REQUIREMENT.
Once the line with "1. **GitHub Issues**: For" is found in the entries below, repeat that line and every one after it exactly, ending at the last.

AVAILABLE DATA.
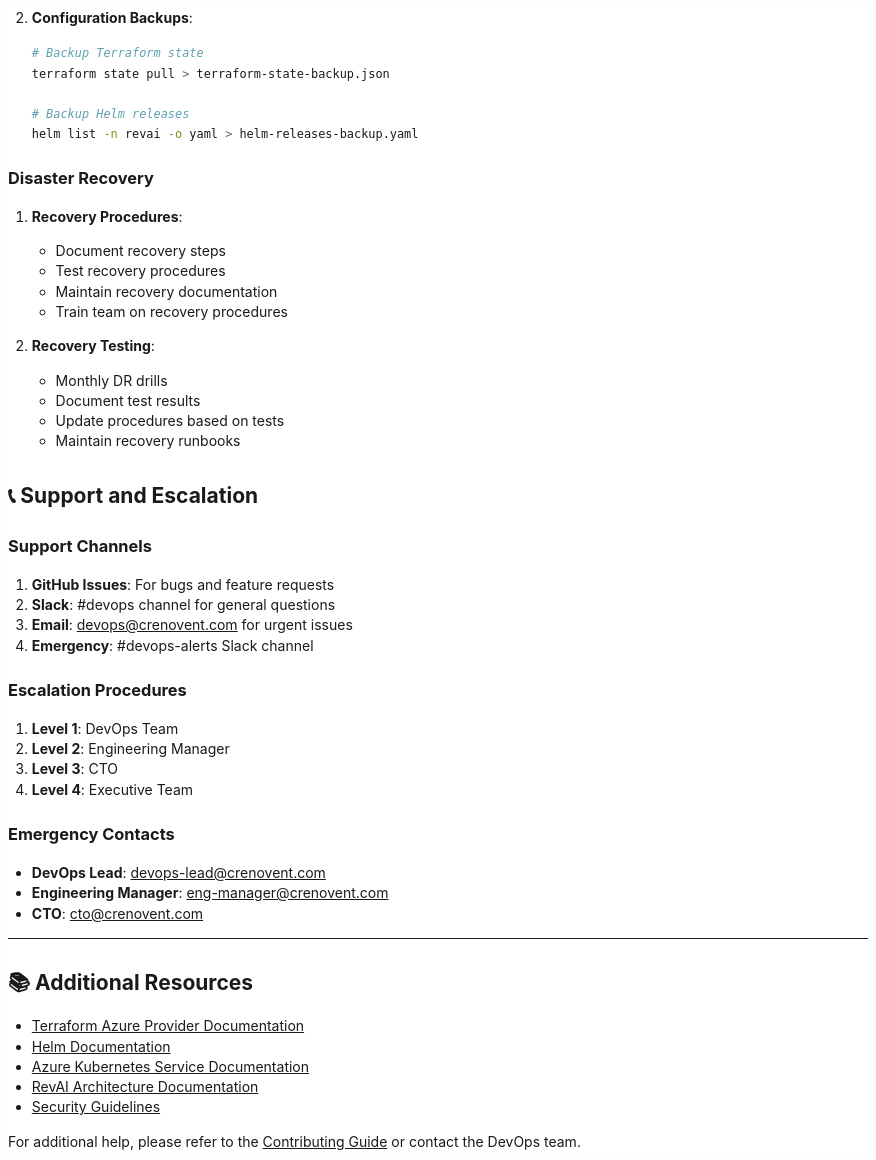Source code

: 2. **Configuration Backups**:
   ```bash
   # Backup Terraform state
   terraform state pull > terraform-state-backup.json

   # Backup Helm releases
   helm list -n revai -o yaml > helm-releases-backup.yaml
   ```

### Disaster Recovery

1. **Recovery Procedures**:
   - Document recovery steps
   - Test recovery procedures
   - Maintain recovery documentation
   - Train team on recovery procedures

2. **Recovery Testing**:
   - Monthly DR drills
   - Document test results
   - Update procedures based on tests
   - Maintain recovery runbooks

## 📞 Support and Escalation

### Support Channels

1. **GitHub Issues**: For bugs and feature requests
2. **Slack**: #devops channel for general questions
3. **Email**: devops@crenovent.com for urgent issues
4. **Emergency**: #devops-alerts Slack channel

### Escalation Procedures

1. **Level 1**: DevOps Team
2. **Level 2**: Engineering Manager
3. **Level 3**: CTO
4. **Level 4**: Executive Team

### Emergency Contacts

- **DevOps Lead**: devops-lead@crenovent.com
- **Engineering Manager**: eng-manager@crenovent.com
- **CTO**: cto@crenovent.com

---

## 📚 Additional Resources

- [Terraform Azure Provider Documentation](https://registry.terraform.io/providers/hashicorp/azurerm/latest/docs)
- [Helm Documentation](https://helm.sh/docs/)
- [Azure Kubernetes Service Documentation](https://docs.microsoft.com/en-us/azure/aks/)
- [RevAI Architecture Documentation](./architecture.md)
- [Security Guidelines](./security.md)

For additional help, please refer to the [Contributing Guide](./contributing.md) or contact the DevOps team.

RESPONSE AREA.
1. **GitHub Issues**: For bugs and feature requests
2. **Slack**: #devops channel for general questions
3. **Email**: devops@crenovent.com for urgent issues
4. **Emergency**: #devops-alerts Slack channel

### Escalation Procedures

1. **Level 1**: DevOps Team
2. **Level 2**: Engineering Manager
3. **Level 3**: CTO
4. **Level 4**: Executive Team

### Emergency Contacts

- **DevOps Lead**: devops-lead@crenovent.com
- **Engineering Manager**: eng-manager@crenovent.com
- **CTO**: cto@crenovent.com

---

## 📚 Additional Resources

- [Terraform Azure Provider Documentation](https://registry.terraform.io/providers/hashicorp/azurerm/latest/docs)
- [Helm Documentation](https://helm.sh/docs/)
- [Azure Kubernetes Service Documentation](https://docs.microsoft.com/en-us/azure/aks/)
- [RevAI Architecture Documentation](./architecture.md)
- [Security Guidelines](./security.md)

For additional help, please refer to the [Contributing Guide](./contributing.md) or contact the DevOps team.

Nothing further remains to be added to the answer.